• **PROBLEM TO WORK ON**
Could you give back every entry below exactly, with the pictures dropped?

Page layout parsing data:
########################################

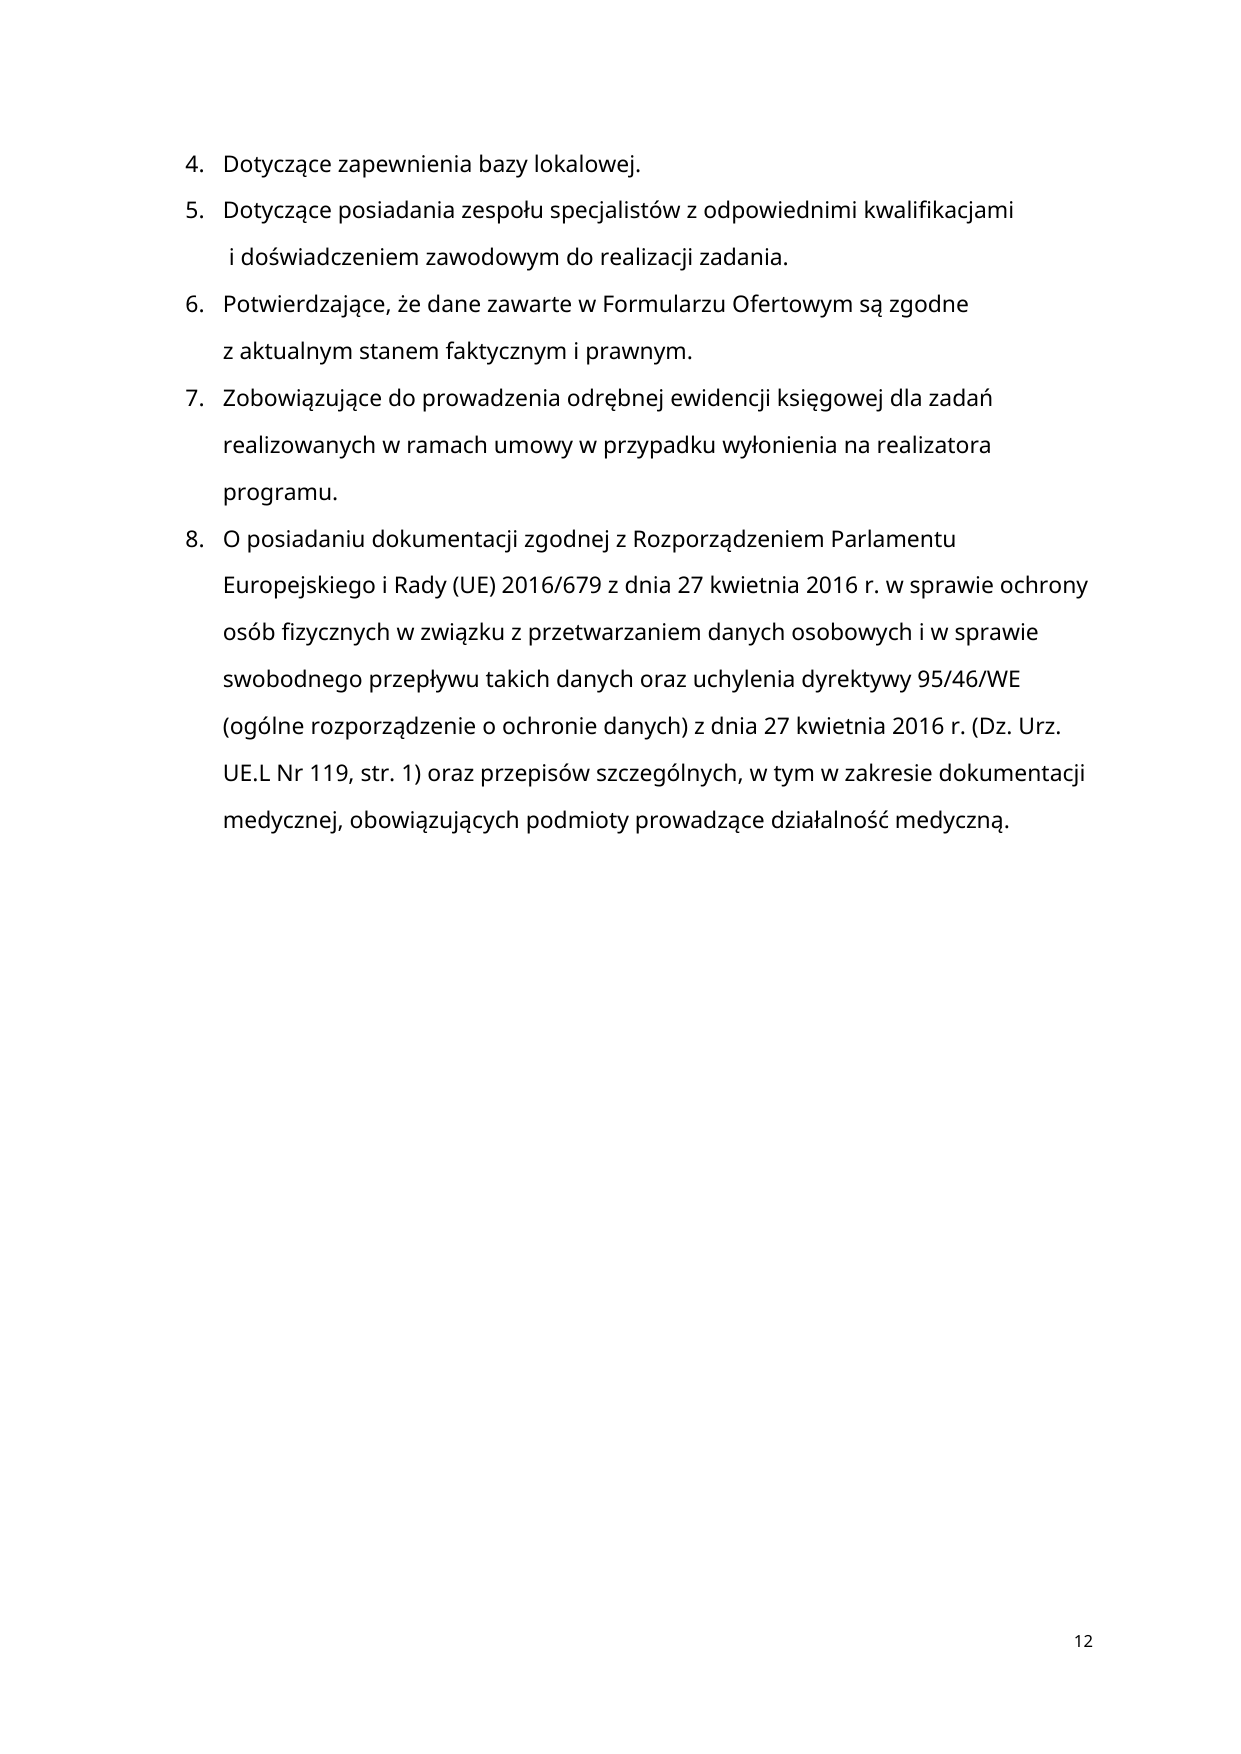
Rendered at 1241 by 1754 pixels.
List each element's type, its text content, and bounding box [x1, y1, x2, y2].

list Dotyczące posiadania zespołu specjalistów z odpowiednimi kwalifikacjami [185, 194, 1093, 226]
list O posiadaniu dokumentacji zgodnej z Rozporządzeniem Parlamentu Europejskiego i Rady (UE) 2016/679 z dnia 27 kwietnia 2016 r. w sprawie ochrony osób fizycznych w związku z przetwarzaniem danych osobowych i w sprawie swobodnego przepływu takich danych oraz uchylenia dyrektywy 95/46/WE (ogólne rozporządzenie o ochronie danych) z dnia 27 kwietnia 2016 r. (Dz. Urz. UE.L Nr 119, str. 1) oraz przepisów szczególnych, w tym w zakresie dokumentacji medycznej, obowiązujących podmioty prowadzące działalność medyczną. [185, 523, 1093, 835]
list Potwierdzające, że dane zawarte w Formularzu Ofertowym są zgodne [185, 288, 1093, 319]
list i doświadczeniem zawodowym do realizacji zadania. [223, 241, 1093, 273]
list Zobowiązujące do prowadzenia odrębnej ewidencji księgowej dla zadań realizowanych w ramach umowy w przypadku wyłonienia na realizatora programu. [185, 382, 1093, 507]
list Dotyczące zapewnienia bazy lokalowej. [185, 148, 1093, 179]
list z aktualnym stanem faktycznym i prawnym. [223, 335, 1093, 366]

########################################

• **EXERCISE OUTPUT**
Rendered at 1241 by 1754 pixels.
List each element's type, its text content, and bounding box [x1, y1, x2, y2].

list Dotyczące posiadania zespołu specjalistów z odpowiednimi kwalifikacjami [185, 194, 1093, 226]
list O posiadaniu dokumentacji zgodnej z Rozporządzeniem Parlamentu Europejskiego i Rady (UE) 2016/679 z dnia 27 kwietnia 2016 r. w sprawie ochrony osób fizycznych w związku z przetwarzaniem danych osobowych i w sprawie swobodnego przepływu takich danych oraz uchylenia dyrektywy 95/46/WE (ogólne rozporządzenie o ochronie danych) z dnia 27 kwietnia 2016 r. (Dz. Urz. UE.L Nr 119, str. 1) oraz przepisów szczególnych, w tym w zakresie dokumentacji medycznej, obowiązujących podmioty prowadzące działalność medyczną. [185, 523, 1093, 835]
list Potwierdzające, że dane zawarte w Formularzu Ofertowym są zgodne [185, 288, 1093, 319]
list i doświadczeniem zawodowym do realizacji zadania. [223, 241, 1093, 273]
list Zobowiązujące do prowadzenia odrębnej ewidencji księgowej dla zadań realizowanych w ramach umowy w przypadku wyłonienia na realizatora programu. [185, 382, 1093, 507]
list Dotyczące zapewnienia bazy lokalowej. [185, 148, 1093, 179]
list z aktualnym stanem faktycznym i prawnym. [223, 335, 1093, 366]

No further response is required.